Dans sa Préface aux Damnations, Tony Révillon dit de son compagnon : «… impression de douceur et de tristesse ressentie à l’aspect de ce jeune homme maigre, la poitrine un peu rentrée, le visage pâle… Pour faire visiter la ville, le poète commença  par m’en faire sortir. Les canaux bordés de grands arbres, les petites rivières étroites comme des fossés, s’élargissant aux coudes comme des mares, tous ces filets d’eau : tout ce fouillis de verdure et de feuilles qui fait une ceinture aux quartiers ouvriers, toute cette banlieue aux maisons basses et de jardins ne fait-elle  pas partie de la physionomie de la ville comme les grandes rues irrégulières, les ruelles noires, les places éclairées et les églises aux magnifiques vitraux ».

 

         Albert Néret aime sa ville et ses faubourgs, une « ville à la campagne ».

 

         Un après-midi, Révillon fait une conférence au Cirque Municipal. Charles Gros écrit : « Ne savez-vous pas qu’il existe une élite ouvrière honnête, laborieuse, et qui s’est instruite elle-même, que le monopole, le privilège, l’exercice exclusif du pouvoir n’a pas encore corrompu ?..». Pour conclure, Révillon invite Néret à dire tout haut un de ses chants révolutionnaires. « Il récita d’une voix qui tremblait un peu, encouragé par des applaudissements de ses compatriotes, des vers dans lesquels il parlait de la Révolution et de la France :

 

         Je suis du peuple, et j’ai dans mon esprit qui saigne

 

         Ces façons de parler que le malheur enseigne.

 

         Le soir, en quittant Troyes, j’emportais la certitude que j’y laissais un poète ».

 

En 1879, Néret adhère au parti ouvrier fondé à Marseille sous le nom de « Fédération du parti des travailleurs socialistes de France », doté d’un programme résolument révolutionnaire.

 

Mais, notre poète est rapidement atteint par la maladie : « Vint la pâle phtisie, qui lentement désorganise les meilleures constitutions en laissant à l’esprit, jusqu’au bout, toute sa lucidité ». « Le Petit Troyen » d’avril 1900 nous informe que le Docteur Paul Lutel, auteur des « Petits poèmes de l’âge d’or » et de « La légende de Champagne », a soigné Néret mourant.

 

Tony Révillon déclare, dans sa Préface aux Damnations «  qu’il y avait à Troyes, la grande ville ouvrière, un poète de 20 ans que le travail a tué ». 

 

Pierre Vallot, ami du poète et journaliste écrit à Tony Révillon : « Pendant 3 ans, il n’écrivit plus rien.
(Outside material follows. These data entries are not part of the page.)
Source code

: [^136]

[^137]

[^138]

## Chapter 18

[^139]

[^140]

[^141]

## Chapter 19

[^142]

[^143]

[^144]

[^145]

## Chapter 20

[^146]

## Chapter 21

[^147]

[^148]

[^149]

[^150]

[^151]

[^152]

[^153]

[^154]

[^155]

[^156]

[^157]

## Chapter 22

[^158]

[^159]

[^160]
Puis, malade, secoué par les frissons et la fièvre, il produisit ces sonnets étranges, qu’il a intitulé Les Damnations… la maladie et la pauvreté entrèrent ainsi dans la maison… ».

 

Le matin du 11 mars 1881, Louis Eugène Albert Néret rend son dernier soupir.

 

Bien qu’oublié aujourd’hui, en juillet 1997, un spectacle musical a été donné dans la cour du Musée de l’outil et de la pensée ouvrière, avec les textes des chants révolutionnaires, Poèmes fugitifs et Damnations.